Today’s AI tools have the potential to make this process faster, more efficient, and more accurate than ever before.

It’s still a long road to developing specific therapies. However, according to Stanley Riddell, an immunotherapy researcher at Fred Hutch Cancer Center in Seattle, the team’s work demonstrates the power of artificial intelligence in designing usable and highly targeted synthetic proteins. Says Riddel, these AI models are “likely to generate a whole new class of therapeutics for a variety of diseases that will go beyond cancer.” Indeed, earlier this year, the Danish team reported similar advances in AI-assisted protein design that could lead to better antivenin treatments for snake bites.

Snake bites cause upward of 100,000 deaths per year. Presently, the only available treatment is an antivenin composed of polyclonal antibodies derived from the plasma of immunized animals. These are very expensive, and their efficacy can be limited. The Danish team’s work with AI-assisted protein design created designs that were stable, had high binding affinity, and effectively neutralised the three families of three-finger neurotoxins, protecting laboratory mice during a lethal neurotoxin challenge. The researchers foresee these stable, easily manufactured toxin-neutralizing proteins as one day providing the basis for safer, cheaper, and more widely available antivenins. Taking a wider view, they see the potential of the technology to democratize treatment for a variety of tropical diseases, particularly neglected ones.
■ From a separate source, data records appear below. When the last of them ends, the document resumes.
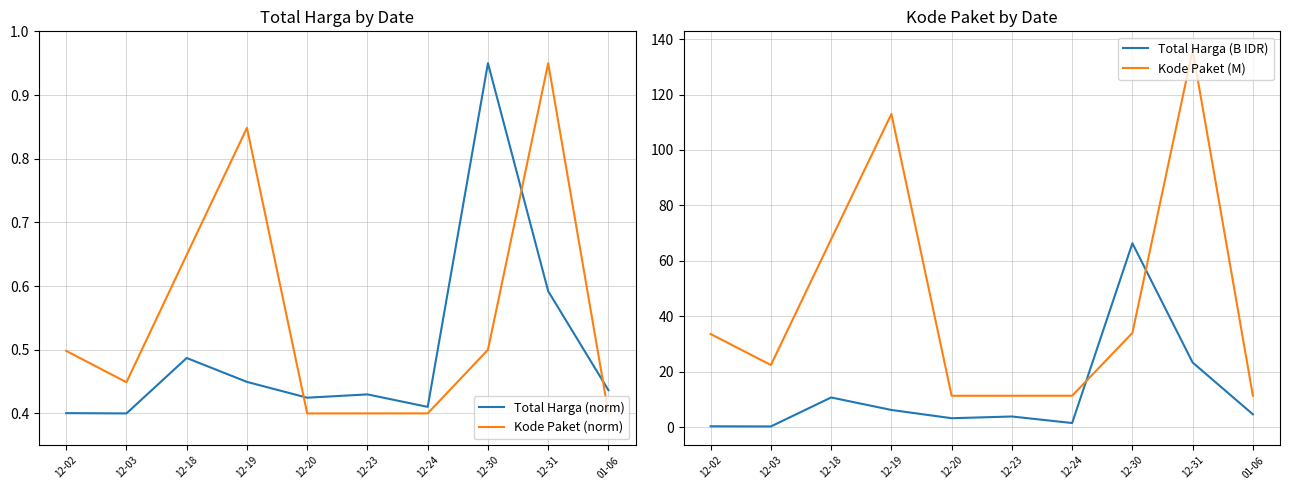

How many categories are shown in the chart?

10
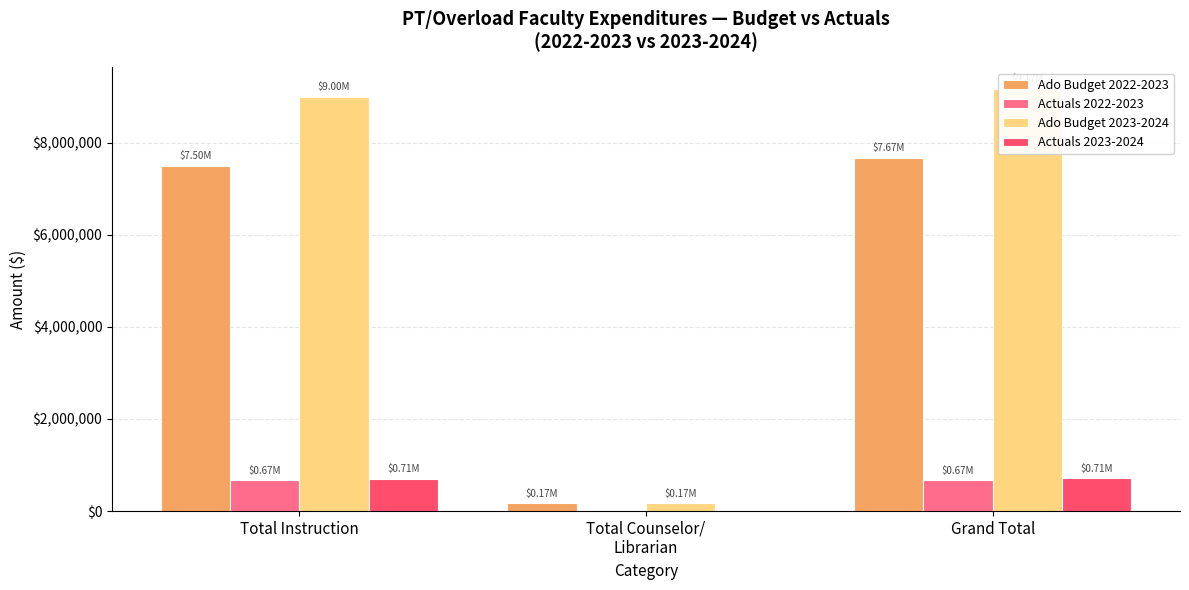

What is the difference between the highest and lowest values at Total Counselor/
Librarian?

170862.1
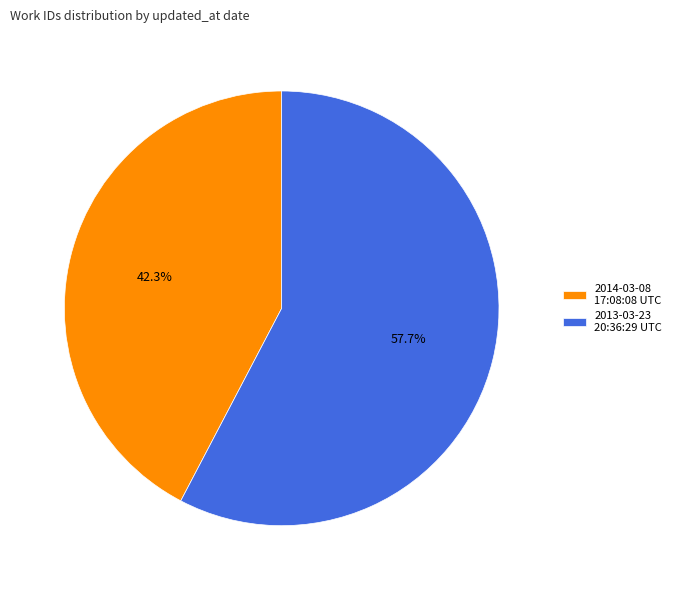

True or false: 2013-03-23 20:36:29 UTC accounts for 58% of the total.

True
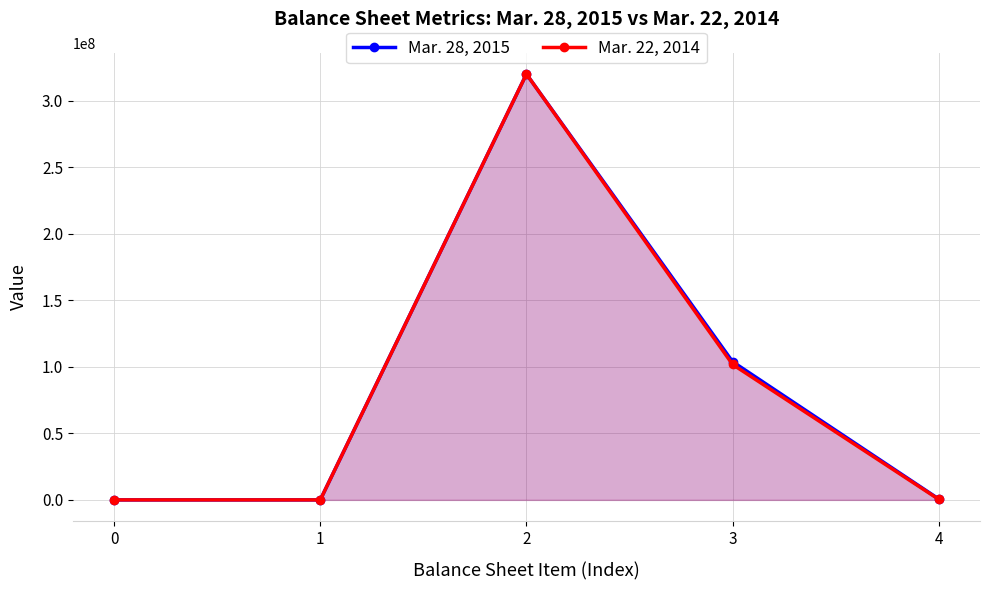

Where is Mar. 28, 2015 nearest to the value 160000000?

3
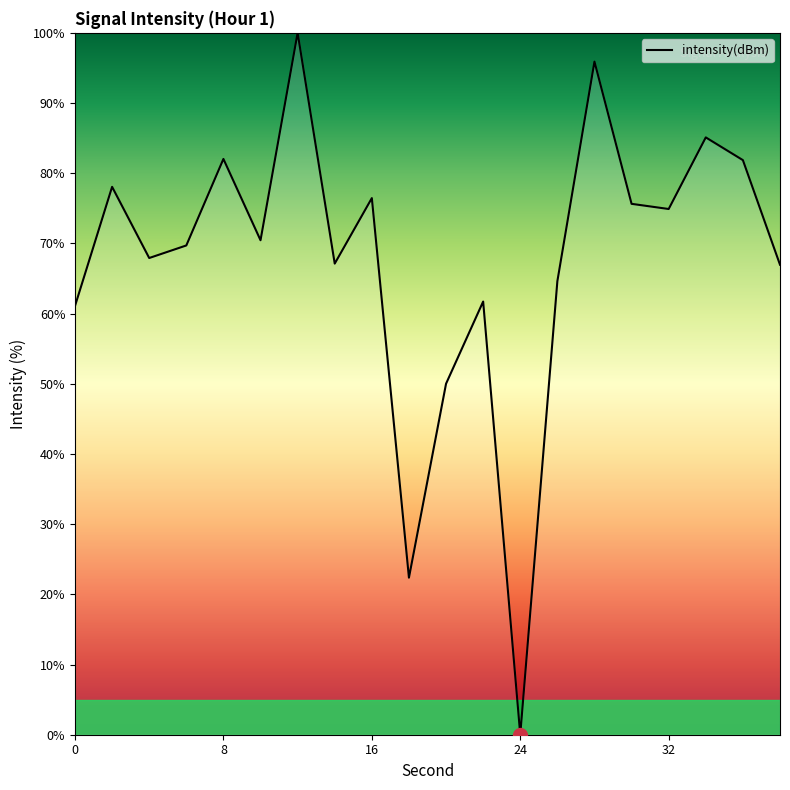

What is the difference between the maximum and minimum values?

100.0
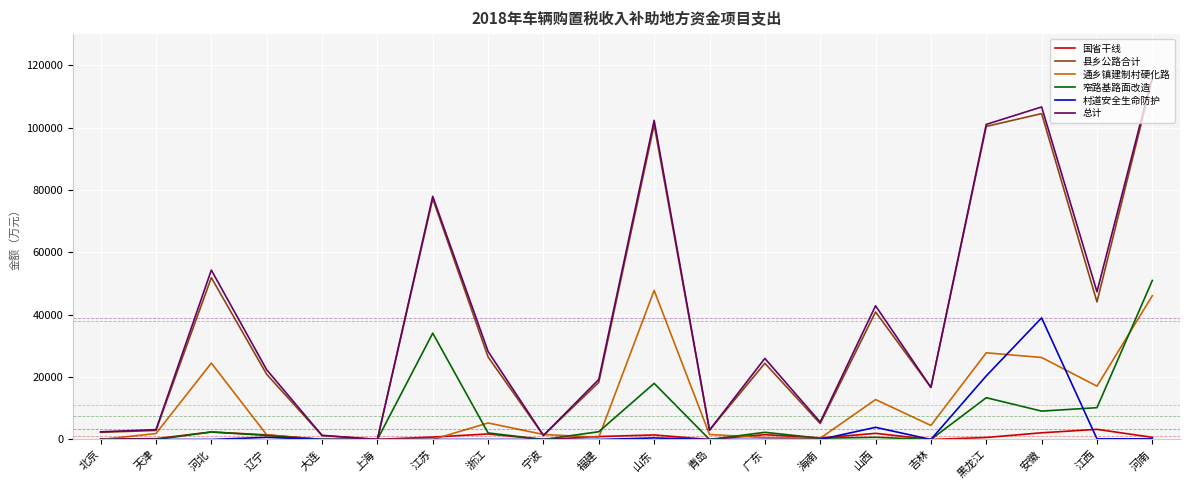

At which category is the sum across all series the highest?

河南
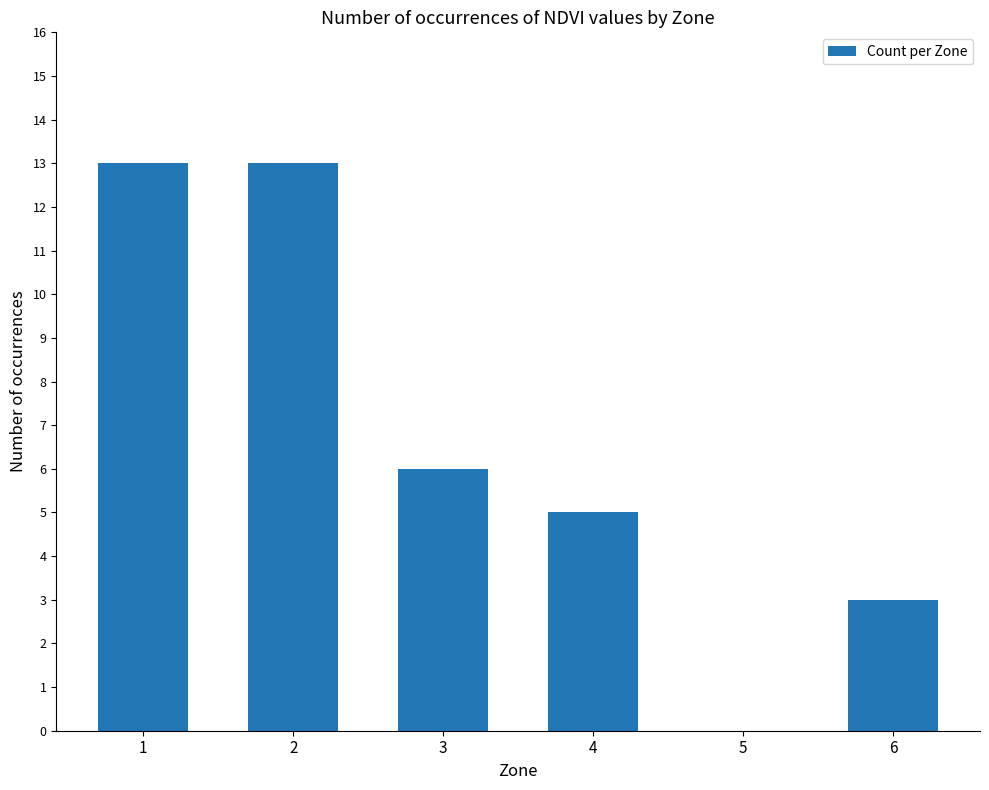

At which label does the data first exceed 6?

1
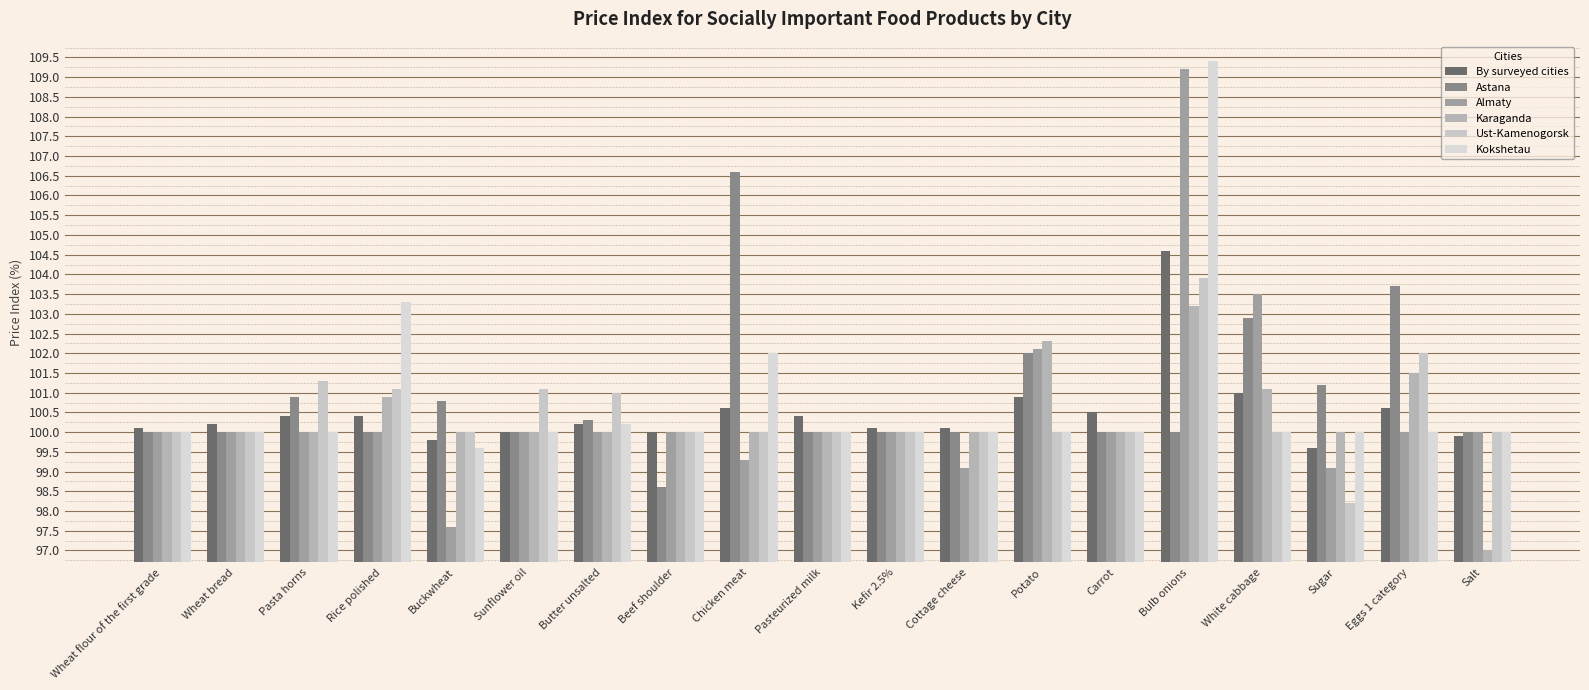

How many distinct data groups are displayed?

6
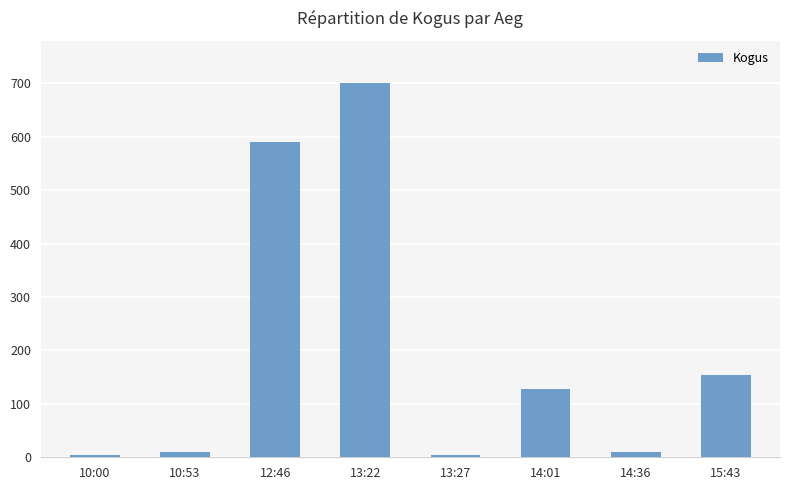

Count the number of data series in this chart.

1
AI design allows for unprecedented abilities to quickly generate huge numbers of designs and sort through them with lightning speed and precision. Many predict it will revolutionize not only therapy development, but synthetic biology, drug development, sustainable biotechnology, and more. Data driven modelling using generative AI, many believe, could revolutionize molecular science as a whole.


Although the results of the experiments are exciting, researchers are still a ways away from implementation in humans. First, there will need to be more laboratory tests, and then animal testing, which could take years before the technology moves on to human trials. But the potential for the quick, accurate development of inexpensive and potentially individualized therapies is immense.